**Request:**
The answer is to be an exact copy of the lines below running from the line with "Now retrieving city #90: lagoa" down to the line with "Now retrieving city #91: taolanaro", both ends included, and nothing more.

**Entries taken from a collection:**
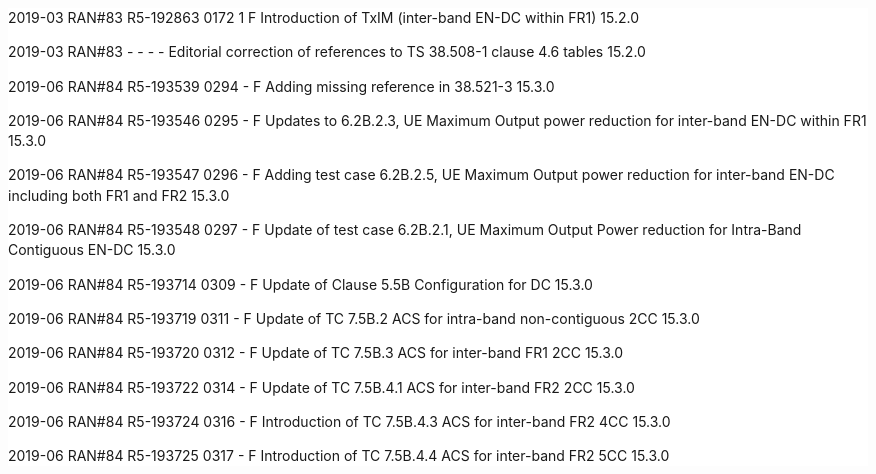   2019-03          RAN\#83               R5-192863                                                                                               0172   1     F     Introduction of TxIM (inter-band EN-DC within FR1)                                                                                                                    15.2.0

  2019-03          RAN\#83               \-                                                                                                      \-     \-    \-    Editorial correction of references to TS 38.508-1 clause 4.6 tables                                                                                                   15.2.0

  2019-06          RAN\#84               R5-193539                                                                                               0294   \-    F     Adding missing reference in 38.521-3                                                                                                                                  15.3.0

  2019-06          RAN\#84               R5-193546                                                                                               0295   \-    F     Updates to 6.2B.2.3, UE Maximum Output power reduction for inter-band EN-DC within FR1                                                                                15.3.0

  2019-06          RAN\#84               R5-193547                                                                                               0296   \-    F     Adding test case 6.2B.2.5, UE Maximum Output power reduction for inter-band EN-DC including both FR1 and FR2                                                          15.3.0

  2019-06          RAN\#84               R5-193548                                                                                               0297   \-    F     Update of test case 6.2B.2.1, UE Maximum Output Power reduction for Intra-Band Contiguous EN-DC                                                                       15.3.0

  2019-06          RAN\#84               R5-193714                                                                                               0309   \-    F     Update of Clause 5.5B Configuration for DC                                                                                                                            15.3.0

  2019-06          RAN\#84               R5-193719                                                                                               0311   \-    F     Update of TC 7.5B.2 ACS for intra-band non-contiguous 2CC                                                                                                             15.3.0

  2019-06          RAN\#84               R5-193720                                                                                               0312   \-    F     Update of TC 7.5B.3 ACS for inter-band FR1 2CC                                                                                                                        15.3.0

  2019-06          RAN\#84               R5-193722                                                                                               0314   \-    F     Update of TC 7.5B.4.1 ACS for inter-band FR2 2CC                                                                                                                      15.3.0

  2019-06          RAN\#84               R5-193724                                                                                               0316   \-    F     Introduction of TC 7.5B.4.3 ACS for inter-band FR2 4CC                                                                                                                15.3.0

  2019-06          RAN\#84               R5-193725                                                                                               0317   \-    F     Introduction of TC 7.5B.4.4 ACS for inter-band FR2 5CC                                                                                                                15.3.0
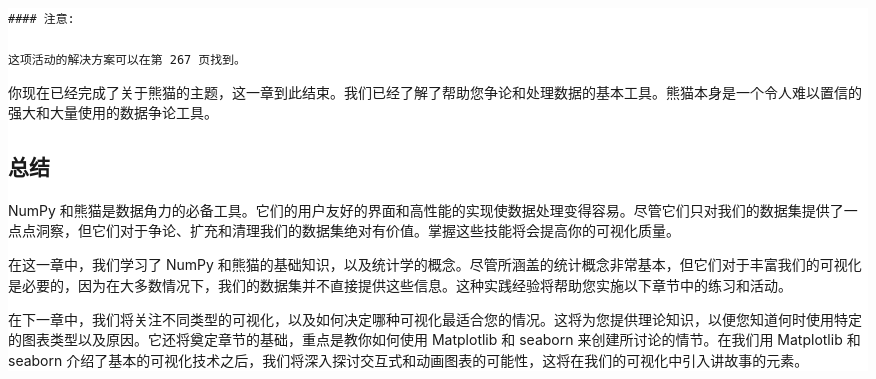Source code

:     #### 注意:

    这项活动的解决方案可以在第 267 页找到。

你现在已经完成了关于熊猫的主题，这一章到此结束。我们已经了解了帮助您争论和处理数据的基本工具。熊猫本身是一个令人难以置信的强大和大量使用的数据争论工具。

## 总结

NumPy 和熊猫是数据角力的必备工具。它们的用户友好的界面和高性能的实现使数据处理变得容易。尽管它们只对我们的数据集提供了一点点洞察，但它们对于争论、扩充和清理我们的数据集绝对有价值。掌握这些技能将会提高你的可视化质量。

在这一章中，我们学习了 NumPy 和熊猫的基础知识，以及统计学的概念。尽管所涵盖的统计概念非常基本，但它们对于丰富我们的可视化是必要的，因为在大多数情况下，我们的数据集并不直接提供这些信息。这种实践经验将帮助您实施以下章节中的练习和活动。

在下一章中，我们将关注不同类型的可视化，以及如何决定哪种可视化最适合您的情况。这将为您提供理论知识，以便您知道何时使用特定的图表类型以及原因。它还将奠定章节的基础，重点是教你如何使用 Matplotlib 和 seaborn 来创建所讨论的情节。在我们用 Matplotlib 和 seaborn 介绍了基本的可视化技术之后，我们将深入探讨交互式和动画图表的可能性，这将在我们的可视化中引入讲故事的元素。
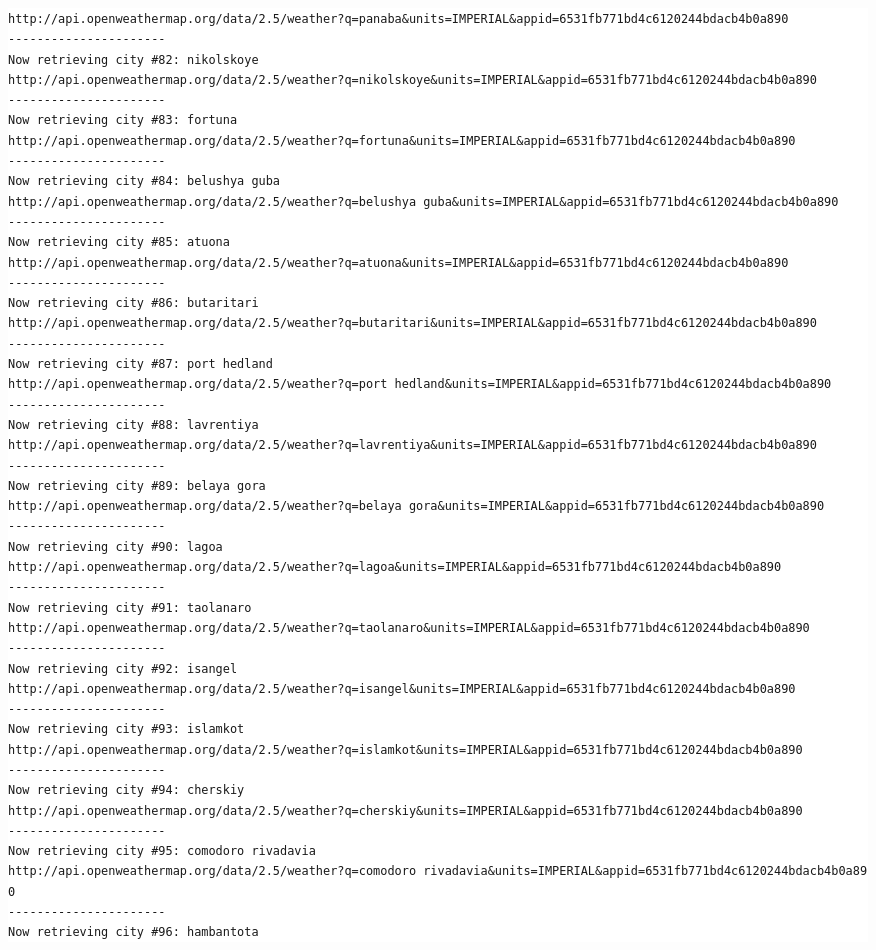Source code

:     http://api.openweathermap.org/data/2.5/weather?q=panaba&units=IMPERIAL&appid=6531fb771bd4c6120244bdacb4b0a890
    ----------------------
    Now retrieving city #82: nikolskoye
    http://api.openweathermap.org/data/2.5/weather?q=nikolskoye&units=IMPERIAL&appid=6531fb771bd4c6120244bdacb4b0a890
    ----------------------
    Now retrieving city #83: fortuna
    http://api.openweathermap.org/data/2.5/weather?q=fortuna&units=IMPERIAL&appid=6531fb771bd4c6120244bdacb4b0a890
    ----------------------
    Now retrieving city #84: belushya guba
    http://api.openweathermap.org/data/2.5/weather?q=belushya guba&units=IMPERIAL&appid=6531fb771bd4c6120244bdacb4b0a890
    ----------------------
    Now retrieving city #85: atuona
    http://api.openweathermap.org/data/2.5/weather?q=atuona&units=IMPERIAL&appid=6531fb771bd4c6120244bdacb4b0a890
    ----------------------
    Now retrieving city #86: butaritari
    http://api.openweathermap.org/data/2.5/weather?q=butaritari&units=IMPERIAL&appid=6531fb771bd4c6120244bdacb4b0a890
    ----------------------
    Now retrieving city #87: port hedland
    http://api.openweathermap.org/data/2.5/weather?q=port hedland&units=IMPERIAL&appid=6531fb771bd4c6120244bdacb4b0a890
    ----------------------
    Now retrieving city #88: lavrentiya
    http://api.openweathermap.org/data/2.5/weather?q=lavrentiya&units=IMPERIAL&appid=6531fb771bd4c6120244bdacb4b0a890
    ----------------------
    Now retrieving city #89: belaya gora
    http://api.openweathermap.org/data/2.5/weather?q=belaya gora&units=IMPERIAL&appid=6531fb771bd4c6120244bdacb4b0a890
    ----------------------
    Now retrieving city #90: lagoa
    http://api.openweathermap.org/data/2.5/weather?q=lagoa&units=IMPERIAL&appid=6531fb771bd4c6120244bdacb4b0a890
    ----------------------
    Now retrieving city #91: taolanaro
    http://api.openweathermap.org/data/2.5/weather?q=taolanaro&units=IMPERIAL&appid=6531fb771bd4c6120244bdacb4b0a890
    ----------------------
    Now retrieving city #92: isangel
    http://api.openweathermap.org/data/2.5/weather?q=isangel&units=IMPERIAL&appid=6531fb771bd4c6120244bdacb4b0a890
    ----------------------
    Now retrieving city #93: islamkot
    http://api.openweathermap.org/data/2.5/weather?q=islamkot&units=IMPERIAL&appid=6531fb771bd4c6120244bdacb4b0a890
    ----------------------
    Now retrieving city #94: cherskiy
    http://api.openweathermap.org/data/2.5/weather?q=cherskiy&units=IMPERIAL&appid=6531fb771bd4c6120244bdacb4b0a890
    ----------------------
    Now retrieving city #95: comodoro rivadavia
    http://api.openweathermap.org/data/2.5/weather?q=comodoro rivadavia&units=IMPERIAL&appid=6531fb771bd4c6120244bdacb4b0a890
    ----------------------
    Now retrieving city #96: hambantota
--
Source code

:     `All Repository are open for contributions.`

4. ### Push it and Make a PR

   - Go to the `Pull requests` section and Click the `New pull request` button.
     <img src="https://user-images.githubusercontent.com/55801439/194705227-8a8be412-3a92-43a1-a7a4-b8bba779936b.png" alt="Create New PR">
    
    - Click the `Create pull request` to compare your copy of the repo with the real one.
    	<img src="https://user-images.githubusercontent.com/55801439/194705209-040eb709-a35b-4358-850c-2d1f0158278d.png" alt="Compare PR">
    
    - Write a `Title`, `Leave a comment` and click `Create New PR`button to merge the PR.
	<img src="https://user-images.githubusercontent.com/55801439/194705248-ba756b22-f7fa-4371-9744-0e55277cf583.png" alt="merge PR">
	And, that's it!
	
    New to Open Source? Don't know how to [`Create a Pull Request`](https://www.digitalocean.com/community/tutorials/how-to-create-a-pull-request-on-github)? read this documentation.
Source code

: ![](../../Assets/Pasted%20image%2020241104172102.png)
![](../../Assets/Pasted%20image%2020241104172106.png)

**Response to this task:**
    Now retrieving city #90: lagoa
    http://api.openweathermap.org/data/2.5/weather?q=lagoa&units=IMPERIAL&appid=6531fb771bd4c6120244bdacb4b0a890
    ----------------------
    Now retrieving city #91: taolanaro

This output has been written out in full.